The Big Story / Freedom Beaches

By Rick Boettger

A friend with a boat took us out to the Snipe Keys recently. They are a maze of mangrove islands about 16 miles northwest of Key West in the backcountry. The main attraction is a huge sandbar arising at low tide. Maybe a hundred people will boat out there on a perfect weekend day.

Why spend collectively thousands of bucks on gas and take an hour each way instead of going to a land-based beach? In a word, “freedom.” On the simplest level, to drink beer. Everyone I could see had a cooler. You can’t do that at Zach Taylor or Smathers, why I don’t know.

You can also go topless, though I saw only a single woman taking advantage of that. Or play music loudly on your boat’s stereo. Actually, we bypassed the main sandbar at Snipe because someone’s music was so loud. Found a quieter area a mile further up.

But mentioning the beer and single topless gal mischaracterizes the main vibe of Snipe and the other Keys sandbar rendezvous. Mostly it’s families with little kids. Our friend had earlier brought us to a sandbar off Boca Chica while his two boys were still in town, 5 and one year old. It’s a perfect place for them to run around burning energy.

With their friends. They knew other little kids they met regularly there. You hear a pleasant sound of kids laughing and shouting with each other. You can buy an audio of “Day at the Beach” which sounds like this. My friend likes it so much that even when his own boys were visiting northern grandparents he brought us to a spot full of kids.

Basically you either hang out on your boat and in the shallow water nearby, or, like us, haul an umbrella, chairs, and cooler up on the temporary beach/sandbar. Snorkel or float in the currents between the mangrove islands and the sandbar. Drink beer and eat your sandwiches back under the umbrella. Solve the problems of the world together.

Highlight of the trip was when two little girls, 6 and 4, brought their little dog to visit us. Not afraid of four adult strangers. It was a safe area, reminding me of my Midwestern upbringing in the ‘50’s.

The story here is, what’s wrong with this? The fact is, the authorities are trying to crack down on these sandbar confabs. A big one in the Middle Keys was shut down. Environmentalists are complaining about too many people at Boca Grande west of Key West.

They may have a point, but maybe the main objection is the freedom. Especially since 9/11, we are losing our “home of the free, land of the brave” panache. We’re becoming the home of the spied upon and land of the scared.

Out in these unregulated back country flats and sandbars we are still free and unafraid, even the little kids. Away from our increasingly controlled American civilization, we create a mildly wild civilization of our own, friendly and convivial. Sweet!

The only downside I could see was on the long ride back. A part of the day’s adventure is picking your way through unmarked channels through the shallows. Propeller scars furrow the seagrass for miles of the journey. A couple of miles from our marina on the way back, a few shallow acres of our gulf waters were as brown and turbid as the Mississippi River. It wasn’t as much from prop gouging as it was from the prop wash of too many twin 350 horsepower outboards powering their big boats up on plane at 30 mph.

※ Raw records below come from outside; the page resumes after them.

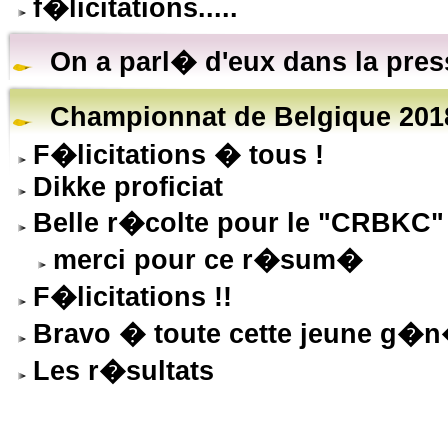
f�licitations.....
On a parl� d'eux dans la pre
Championnat de Belgique 2018
F�licitations � tous !
Dikke proficiat
Belle r�colte pour le "CRBKC" 
merci pour ce r�sum�
F�licitations !!
Bravo � toute cette jeune g�n�
Les r�sultats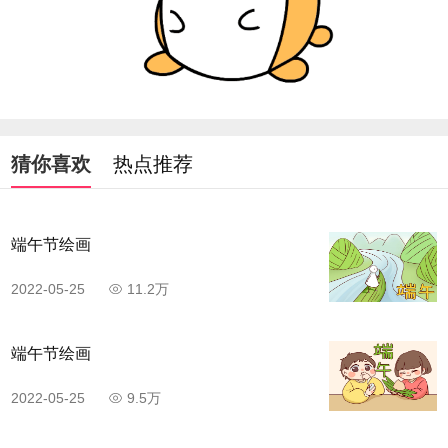
猜你喜欢
热点推荐
端午节绘画
2022-05-25
11.2万
端午节绘画
2022-05-25
9.5万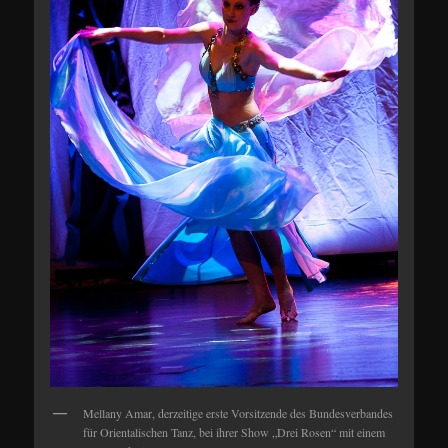
Mellany Amar, derzeitige erste Vorsitzende des Bundesverbandes
für Orientalischen Tanz, bei ihrer Show „Drei Rosen“ mit einem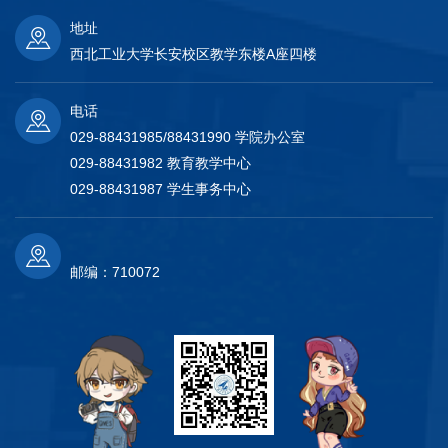
地址
西北工业大学长安校区教学东楼A座四楼
电话
029-88431985/88431990 学院办公室
029-88431982 教育教学中心
029-88431987 学生事务中心
邮编：710072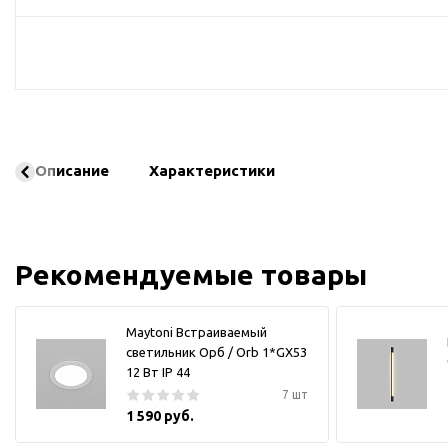
Описание
Характеристики
Рекомендуемые товары
Maytoni Встраиваемый
светильник Орб / Orb 1*GX53
12 Вт IP 44
7 шт
1 590 руб.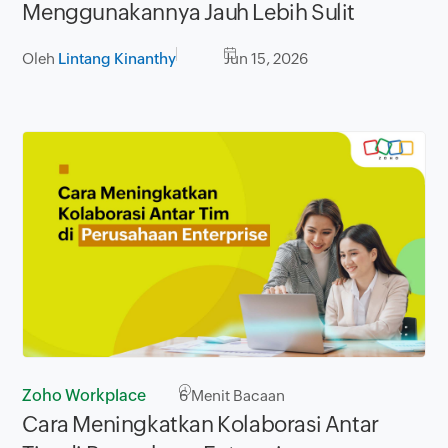
Menggunakannya Jauh Lebih Sulit
Oleh
Lintang Kinanthy
Jun 15, 2026
Zoho Workplace
6
Menit Bacaan
Cara Meningkatkan Kolaborasi Antar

I hope it all settles out overnight. But I worry that the loss of our gin-clear waters may in part be due to the accumulated effects of decades of dragging the bottom for shrimp, blowing the sand up to uncover treasure by the salvors, and big boats roaring over the flats. Along with the agricultural runoff, our waters don’t stand a chance. But we still have so much to enjoy while we still have it, so make sure to get out on the water if you can. Ideally, with the locals in our backcountry flats.